Las sobrevenidas elecciones de abril de 2013 marcan otro hito importante. Pese a haber participado y mejorado su desempeño respecto a octubre de 2012, Capriles Radonski recurrió una vez más a la desprestigiada maniobra de cantar fraude y solicitar el reconteo del 100 % de los votos, pronunciando un infeliz discurso que generó protestas violentas con 13 personas fallecidas.

Desde ese momento, la oposición ha oscilado entre participar en las elecciones y boicotearlas, una vez más con el supuesto objetivo de deslegitimar las consultas y sus resultados. Esto ha sido así a pesar de que en 2015 lograron la más contundente victoria que hayan podido cosechar desde  1998, al obtener amplia mayoría en la Asamblea Nacional electa en 2015.

Con sus movimientos pendulares entre postular candidatos o no hacerlo, no han conseguido su propósito de derrocar al gobierno de Nicolás Maduro, sino que han perdido espacios de poder importantes.

Ante el fracaso de esas tentativas, otra de las estrategias ha sido la de procurar que el país ceda su soberanía en el ámbito electoral y permita que los procesos de consulta popular sean dirigidos o validados por fuerzas externas, es decir, por otros países, organismos internacionales marcadamente hostiles a la revolución venezolana o las consabidas ONG.

Esta pretensión está implícita en las prédicas habituales de EE. UU., la Unión Europea y el Grupo de Lima, sobre la necesidad que las elecciones sean “libres, justas, creíbles y de acuerdo a los estándares internacionales”.
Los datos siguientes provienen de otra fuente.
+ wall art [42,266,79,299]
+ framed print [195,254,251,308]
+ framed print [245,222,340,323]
De no ser un asunto tan serio, parecería un chiste, pues varios de los países que se arrogan el derecho a ser validadores de los resultados electorales venezolanos tienen sistemas políticos y electorales que son verdaderas vergüenzas en pleno siglo XXI.
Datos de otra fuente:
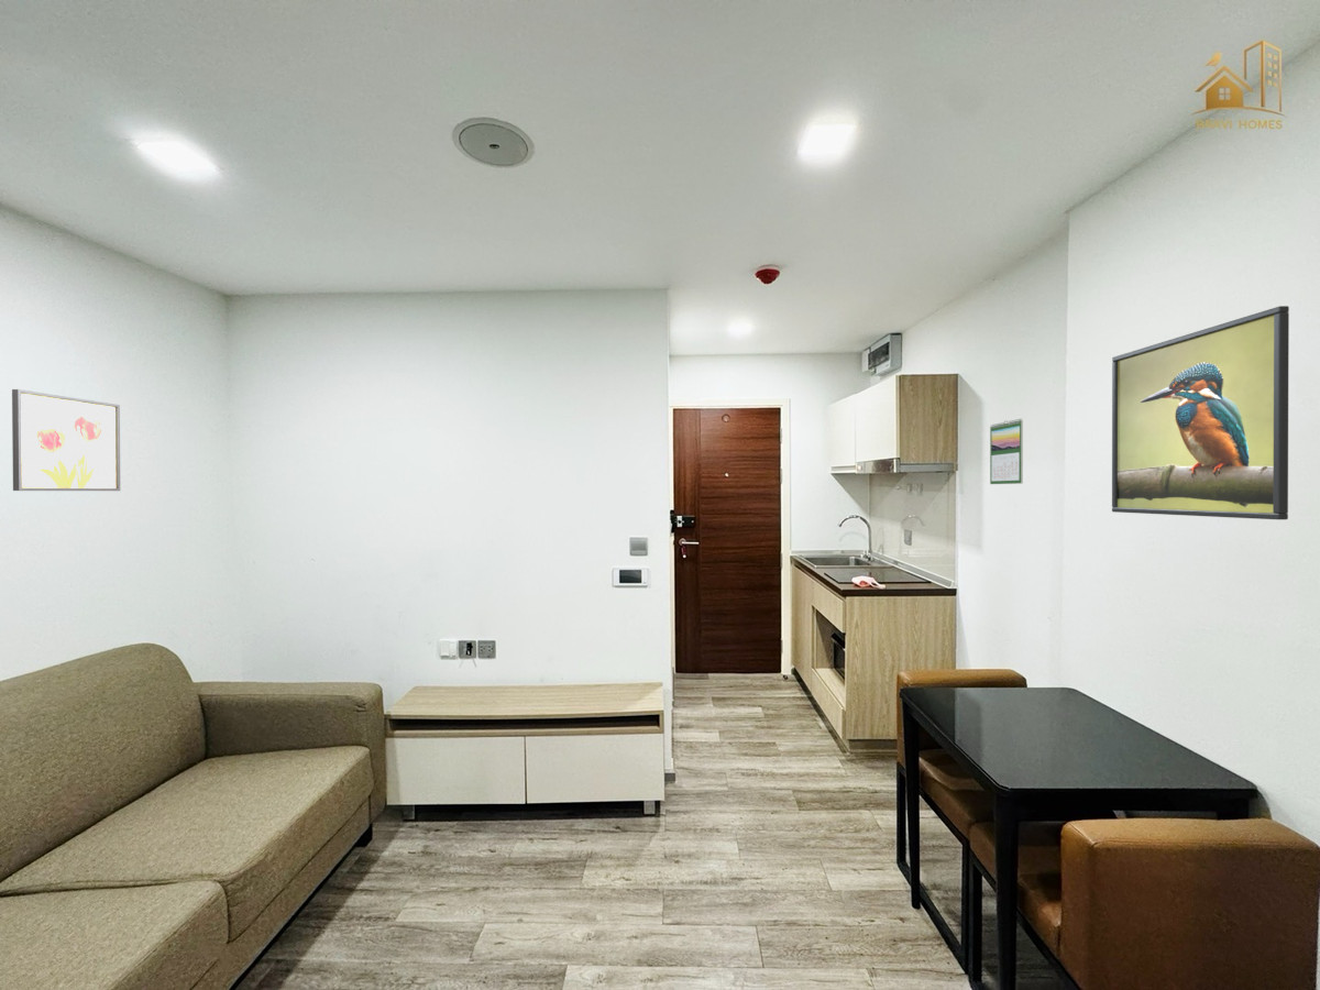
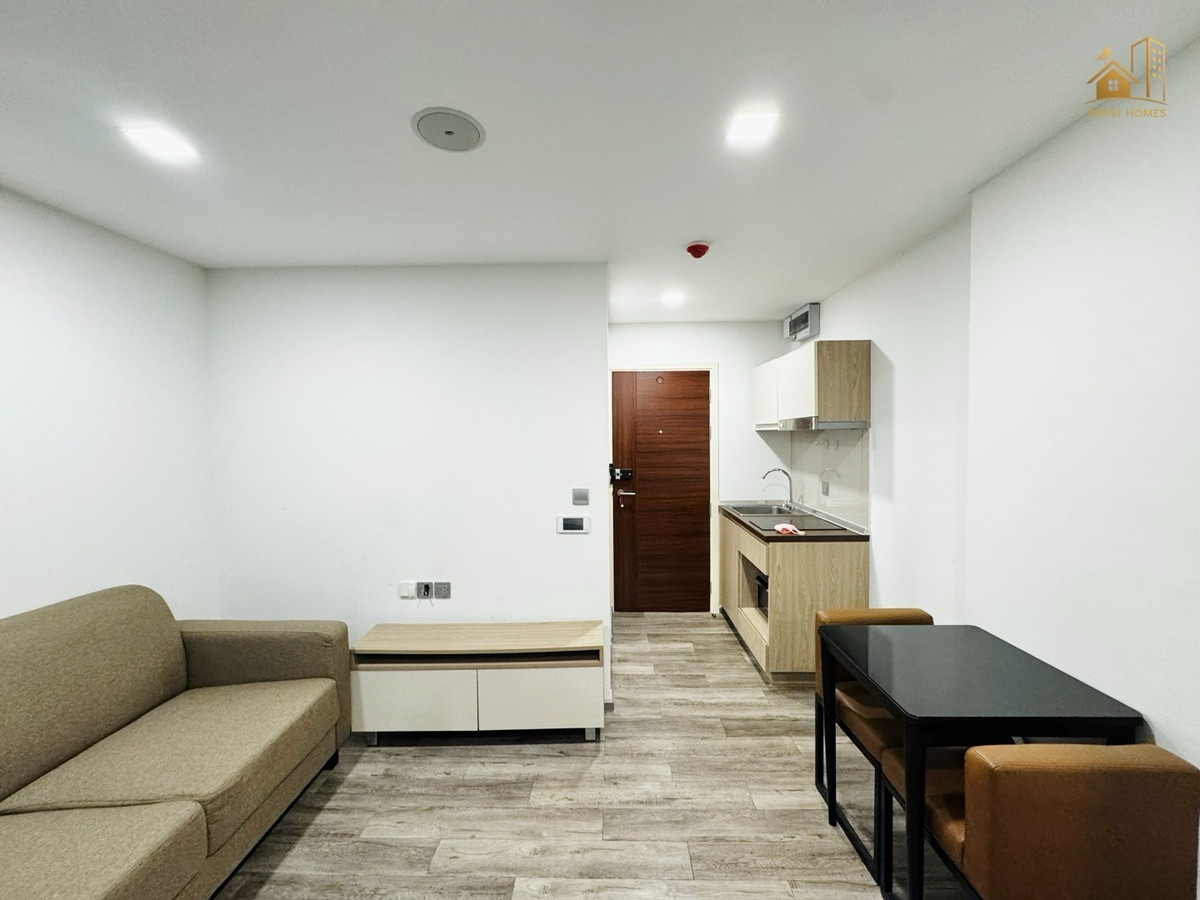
- calendar [989,418,1024,485]
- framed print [1111,305,1290,520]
- wall art [11,388,121,492]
En esas naciones hay elecciones presidenciales de segundo grado; o son monarquías parlamentarias en las que el Presidente o el primer ministro es seleccionado mediante arreglos entre cúpulas; o tienen sistemas de voto manual con irregularidades flagrantes y marcada influencia de grupos delictivos en el financiamiento de las campañas; o tardan días, semanas o meses en dar el resultado final de una votación.

El propósito de desconocer al Poder Electoral e imponer uno desde afuera, que sea del gusto del capitalismo hegemónico global, se puso en evidencia en 2019, cuando el presidente de EE. UU., Donald Trump, decidió que el Presidente de Venezuela era Juan Guaidó y no Nicolás Maduro, postura en la que fue obsecuentemente secundado por más de 50 otros gobiernos.

Argumentos leguleyescos y campañas mediáticas pretendían así establecer que en casos como el de Venezuela, es “la comunidad internacional” la que debe elegir al jefe de Estado, no su población.

También en 2019 se observaron los efectos viles de ese enfoque neocolonialista en otros países con gobiernos de izquierda, cuando la Organización de Estados Americanos hizo implotar la democracia de Bolivia para desconocer una clara victoria electoral de Evo Morales e imponer una caricaturesca dictadura. En el presente, dicha visión está tratando de imponerse en el caso de Nicaragua.

 

La encrucijada del 21-N

A las elecciones del pasado domingo en Venezuela las rondó este fantasma del injerencismo extranjero, pues el canciller de la Unión Europea, el súbdito español Josep Borrell, ha declarado que será la Misión de Observación Electoral de este ente la que dirá la última palabra sobre si las elecciones son legítimas o no, una afirmación absolutamente irrespetuosa de la que nunca se ha retractado personalmente (debe quedar constancia de ello) ni siquiera en los ambiguos términos típicos de la diplomacia global.

El 21-N y estos días sucesivos serán un trayecto crucial en este empeño de las viejas élites (que son viejas aunque tengan caras nuevas) por recuperar el control que alguna vez tuvieron del poder electoral en Venezuela. Ya lo han intentado de muchas maneras, con nulos resultados, pero es de suponer que lo seguirán haciendo.